Des bio-informaticiens prêts
Comme son nom l’indique, la bio-informatique cherche à résoudre des problèmes biologiques par des calculs informatiques. Comme un virus est un organisme vivant, les bio-informaticiens estiment pouvoir préciser sa composition génétique et ses différentes mutations à l’aide de puissants ordinateurs. On ne peut rien conclure pour l’instant, mais le virus est l’objet d’une attention mondiale dans des milliers de laboratoires spécialisés.

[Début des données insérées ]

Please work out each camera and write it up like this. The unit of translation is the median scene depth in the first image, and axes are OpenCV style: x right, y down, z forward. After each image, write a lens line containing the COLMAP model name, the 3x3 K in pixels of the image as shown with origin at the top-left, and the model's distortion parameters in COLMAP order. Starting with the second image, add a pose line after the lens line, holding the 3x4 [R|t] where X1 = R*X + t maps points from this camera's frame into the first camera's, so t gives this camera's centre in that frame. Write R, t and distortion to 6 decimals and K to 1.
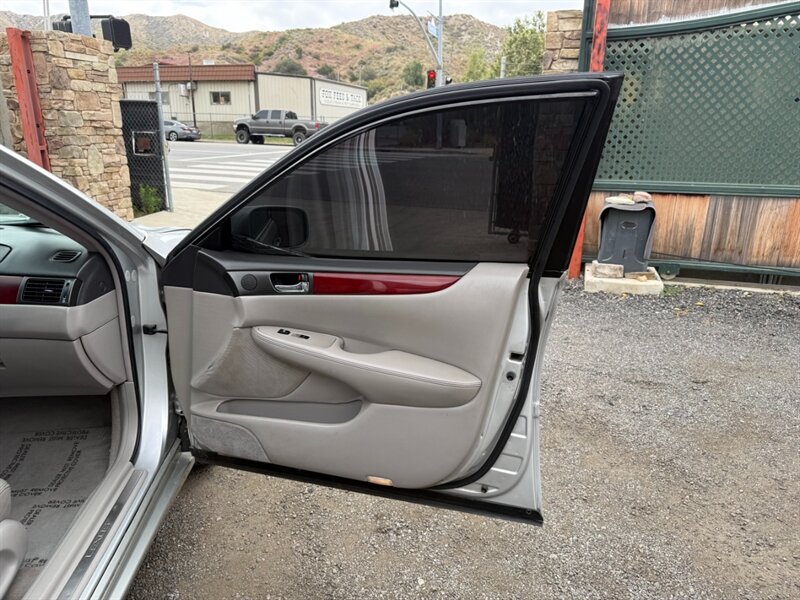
lens RADIAL K [[565.4, 0, 403.0], [0, 565.4, 303.0], [0, 0, 1]] dist [0.022368, -0.030319]
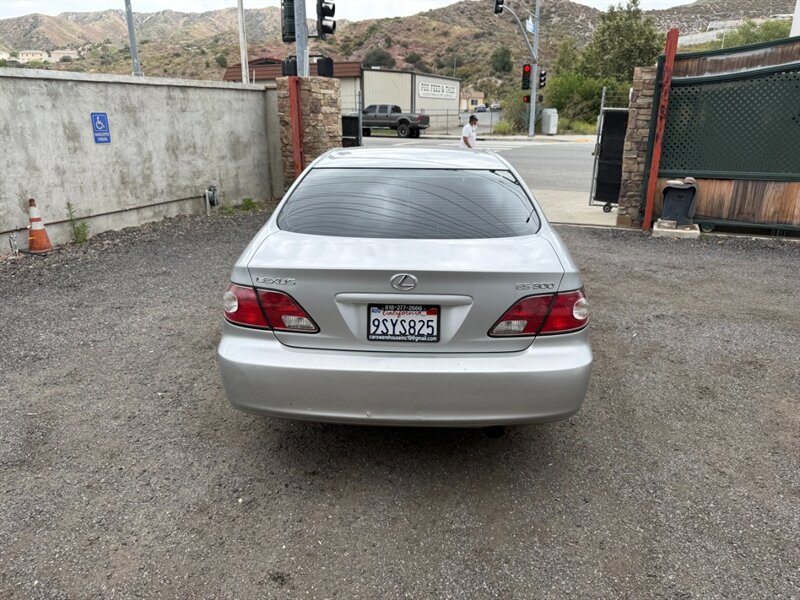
lens RADIAL K [[565.4, 0, 401.5], [0, 565.4, 302.6], [0, 0, 1]] dist [0.022368, -0.030319]
pose [[0.990182, 0.031705, -0.136141, -0.124546], [-0.028700, 0.999300, 0.023982, 0.108632], [0.136806, -0.019839, 0.990399, -0.538725]]
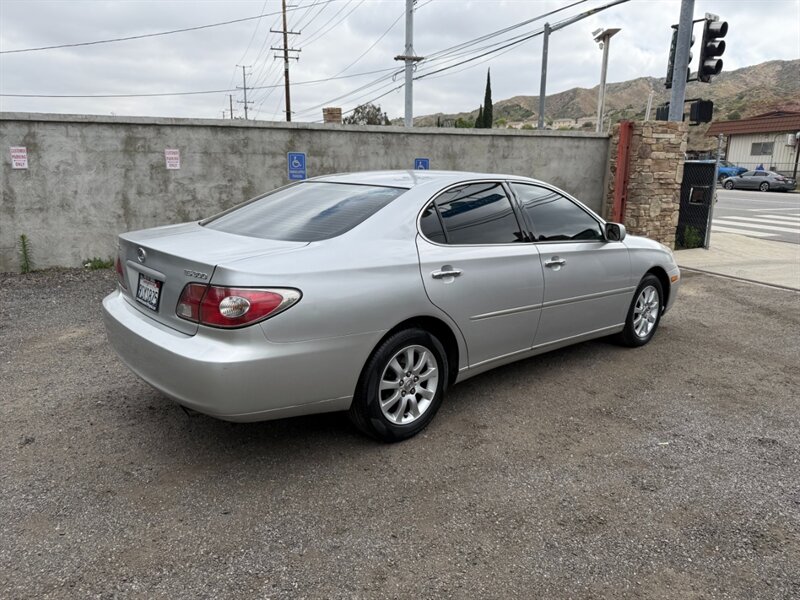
lens RADIAL K [[565.4, 0, 405.6], [0, 565.4, 302.3], [0, 0, 1]] dist [0.022368, -0.030319]
pose [[0.585300, 0.174269, -0.791868, 0.261850], [-0.237637, 0.970612, 0.037960, 0.077123], [0.775211, 0.165959, 0.609512, -0.312558]]
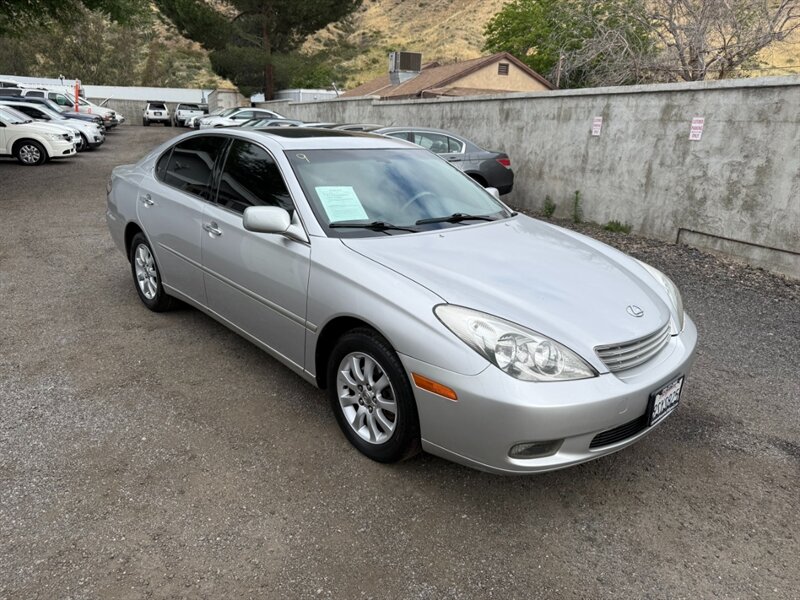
lens RADIAL K [[565.4, 0, 401.7], [0, 565.4, 302.8], [0, 0, 1]] dist [0.022368, -0.030319]
pose [[-0.804396, 0.137627, -0.577932, 0.077930], [-0.218044, 0.836516, 0.502690, -0.198869], [0.552633, 0.530377, -0.642881, 0.551261]]
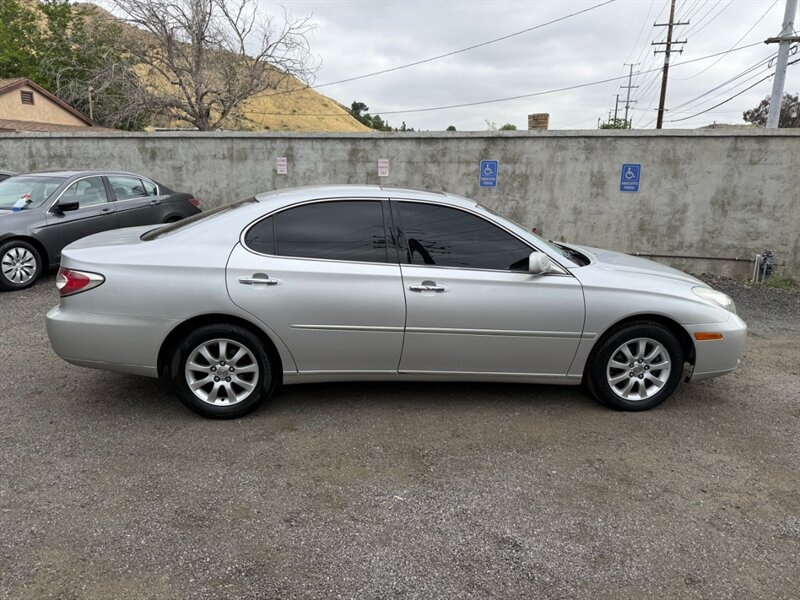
lens RADIAL K [[565.4, 0, 403.2], [0, 565.4, 299.5], [0, 0, 1]] dist [0.022368, -0.030319]
pose [[-0.026054, 0.213772, -0.976536, 0.407880], [-0.306512, 0.928107, 0.211348, -0.062424], [0.951510, 0.304826, 0.041342, 0.079956]]
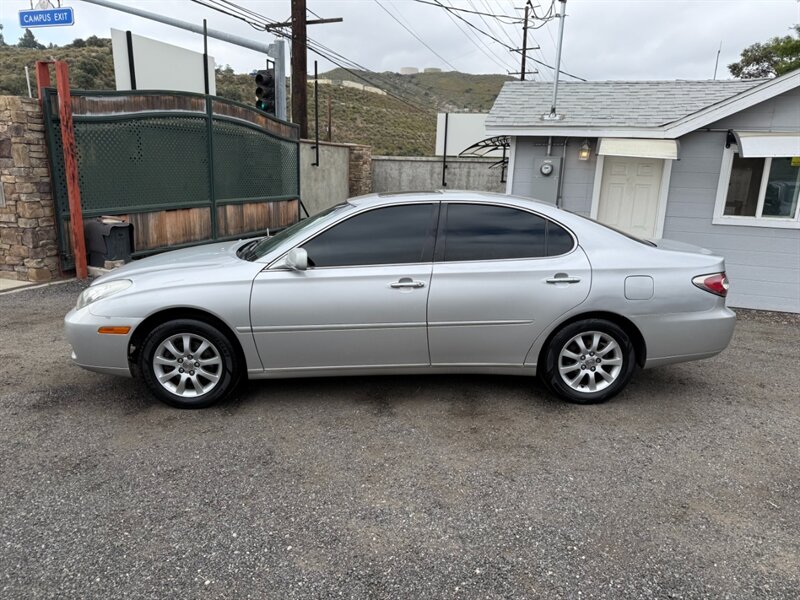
lens RADIAL K [[565.4, 0, 406.6], [0, 565.4, 300.1], [0, 0, 1]] dist [0.022368, -0.030319]
pose [[0.052718, -0.239903, 0.969364, -0.833136], [0.263181, 0.939734, 0.218257, -0.069489], [-0.963305, 0.243612, 0.112679, 0.030626]]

Les membres du laboratoire de la professeure Hussin se sont d’abord plongés dans l’abondante littérature scientifique portant sur la COVID-19, qui se compte déjà par dizaines d’articles; pas moins de 400 ont été publiés sur le génome des coronavirus. «De nombreuses équipes chinoises se sont concentrées sur ce coronavirus et ont diffusé leurs résultats dans un temps record. Cela nous est très utile, mais nous devons amorcer des recherches de façon plus large, car ces études sont souvent limitées à une ou deux mutations.»
Un virus efficace
Dans un sens, ce nouveau coronavirus fascine les chercheurs par l’efficacité de son mode de propagation. En quelques mois, il s’est étendu à une bonne partie des nations et continue de progresser. Un très grand nombre de paires de bases qui composent son matériel génétique ont déjà muté. Répondant au processus de la sélection naturelle, les mutations les mieux adaptées survivent et se propagent à leur tour, rendant potentiellement le virus encore plus efficace…
Ce processus constitue justement le champ de recherche de Julie Hussin, qui a réalisé sa maîtrise avec Damian Labuda sur les processus de sélection naturelle des populations humaines et qui s’est spécialisée par la suite avec Philip Awadalla sur d’autres aspects de l’évolution du génome en lien avec la santé humaine. Originaire de Belgique, la chercheuse a effectué ses études postdoctorales à l’Université d’Oxford, en Angleterre, avant d’accepter un poste au Département de médecine de l’Université de Montréal en 2017. Elle est également professeure membre de l’Institut de valorisation des données (IVADO) et chercheuse boursière junior 1 du Fonds de recherche du Québec‒Santé à l’Institut de cardiologie de Montréal.
Elle donne actuellement le cours Génétique des populations et épidémiologie à la Faculté de médecine. Ses travaux sont financés par l’IVADO, Génome Québec et divers organismes internationaux.